3.3. To What Extent Do Socio-Economic Status, Medium of Instruction, and Other Demographic Variables Correlate with Cognitive Skills?

The final research question investigates the possible influence of SES, gender, age, city, medium of instruction, and school site on the scores on the cognitive tasks. When examining the 2-back scores, the only factor that improved the model fit—and was thus retained as an independent variable—was medium of instruction. The results show that the average performance on the 2-back task differed between the three mediums of instruction, with children in Hindi-medium schools (mean score 0.71) outperforming children in Telugu-medium schools (mean score 0.65; ß = 0.05; t = 2.6; p < 0.01; large effect size; Cohen’s d = 2.0). Neither of these groups performed significantly differently from children in English-medium schools (mean score 0.69). Note that these were medium-of-instruction effects rather than city effects, as city did not prove to be a significant predictor (with mean scores of 0.69 in Delhi and 0.67 in Hyderabad). This is in line with the distribution of scores from the 2-back task for children from Delhi and Hyderabad, which are very similar (see Figure 6, left graph). Neither SES score nor school site (slum or non-slum) were significant predictors of performance on the 2-back task.

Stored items
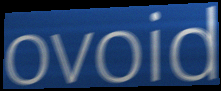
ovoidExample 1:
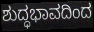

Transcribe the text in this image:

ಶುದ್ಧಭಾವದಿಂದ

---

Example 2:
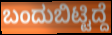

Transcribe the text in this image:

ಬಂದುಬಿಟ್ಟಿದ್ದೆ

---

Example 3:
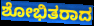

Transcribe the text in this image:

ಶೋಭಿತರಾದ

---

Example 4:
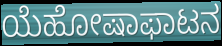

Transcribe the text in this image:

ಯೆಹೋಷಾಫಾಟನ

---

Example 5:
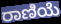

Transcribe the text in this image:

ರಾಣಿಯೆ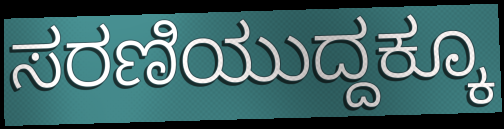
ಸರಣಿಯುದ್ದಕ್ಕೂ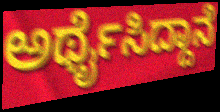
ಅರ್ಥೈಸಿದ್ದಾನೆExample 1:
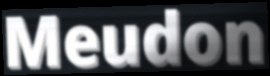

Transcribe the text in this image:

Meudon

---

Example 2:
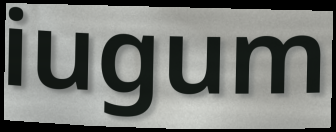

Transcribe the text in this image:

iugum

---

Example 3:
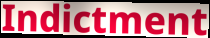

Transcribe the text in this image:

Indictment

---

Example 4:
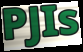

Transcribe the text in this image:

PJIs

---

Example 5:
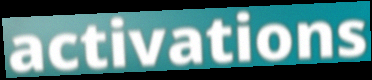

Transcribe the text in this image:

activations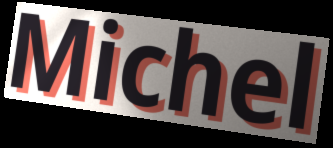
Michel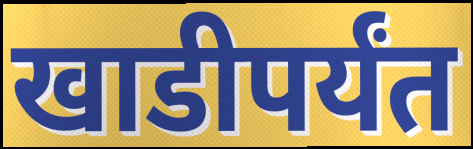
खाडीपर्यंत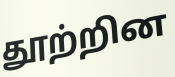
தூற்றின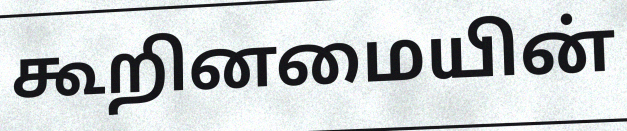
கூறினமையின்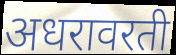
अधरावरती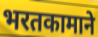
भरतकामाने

_Problems to solve_
- A) Do the following statements agree with the passage on cognitive skills and demographic variables? Answer yes or no for each, quoting the deciding words of the passage.
(i) Children in Hindi-medium schools scored higher on the 2-back task than children in Telugu-medium schools.
(ii) City was a significant predictor of 2-back scores.
(iii) SES score was a significant predictor of performance on the 2-back task.
- B) Answer these questions from the passage on cognitive skills and demographic variables:
(i) Which factor was the only one retained as an independent variable for the 2-back scores?
(ii) What was the mean score of children in English-medium schools?
(iii) What was the mean score in Hyderabad?
- C) Continue the passage on cognitive skills and demographic variables from the point where it stops.

_Answers to each task_
- A)
(i) Yes: "children in Hindi-medium schools (mean score 0.71) outperforming children in Telugu-medium schools (mean score 0.65"
(ii) No: "city did not prove to be a significant predictor"
(iii) No: "Neither SES score nor school site (slum or non-slum) were significant predictors of performance on the 2-back task."

- B)
(i) Medium of instruction
(ii) 0.69
(iii) 0.67

- C)
For the Raven’s score, only city contributed to the best model. This large effect of city indicates that children from Delhi performed better on the Raven’s task than children from Hyderabad (ß = 4.22; t = 9.6; p < 0.001; Cohen’s d = 4.5)2. This can be seen in the mean scores presented in Table 2 as well as in Figure 6 (right graph), which shows more low scores for children form Hyderabad than for children from Delhi. Note that the correlation between SES and Raven’s score, as presented in Figure 3, did not reach significance in the current analyses due to the overlap in explanatory power between city and SES; children from Delhi had lower SES scores and performed better on the Raven’s task than children from Hyderabad. To investigate the possible effect of SES further, we therefore split up the dataset into children from Delhi and children from Hyderabad and investigated the effects of SES in these groups of children separately with linear models. The results show that within these cities, no significant effects of SES on Raven’s score were found (Delhi: ß = 0.44; t = 1.5; p = 0.12, Hyderabad ß = −0.29; t = −0.9; p = 0.39).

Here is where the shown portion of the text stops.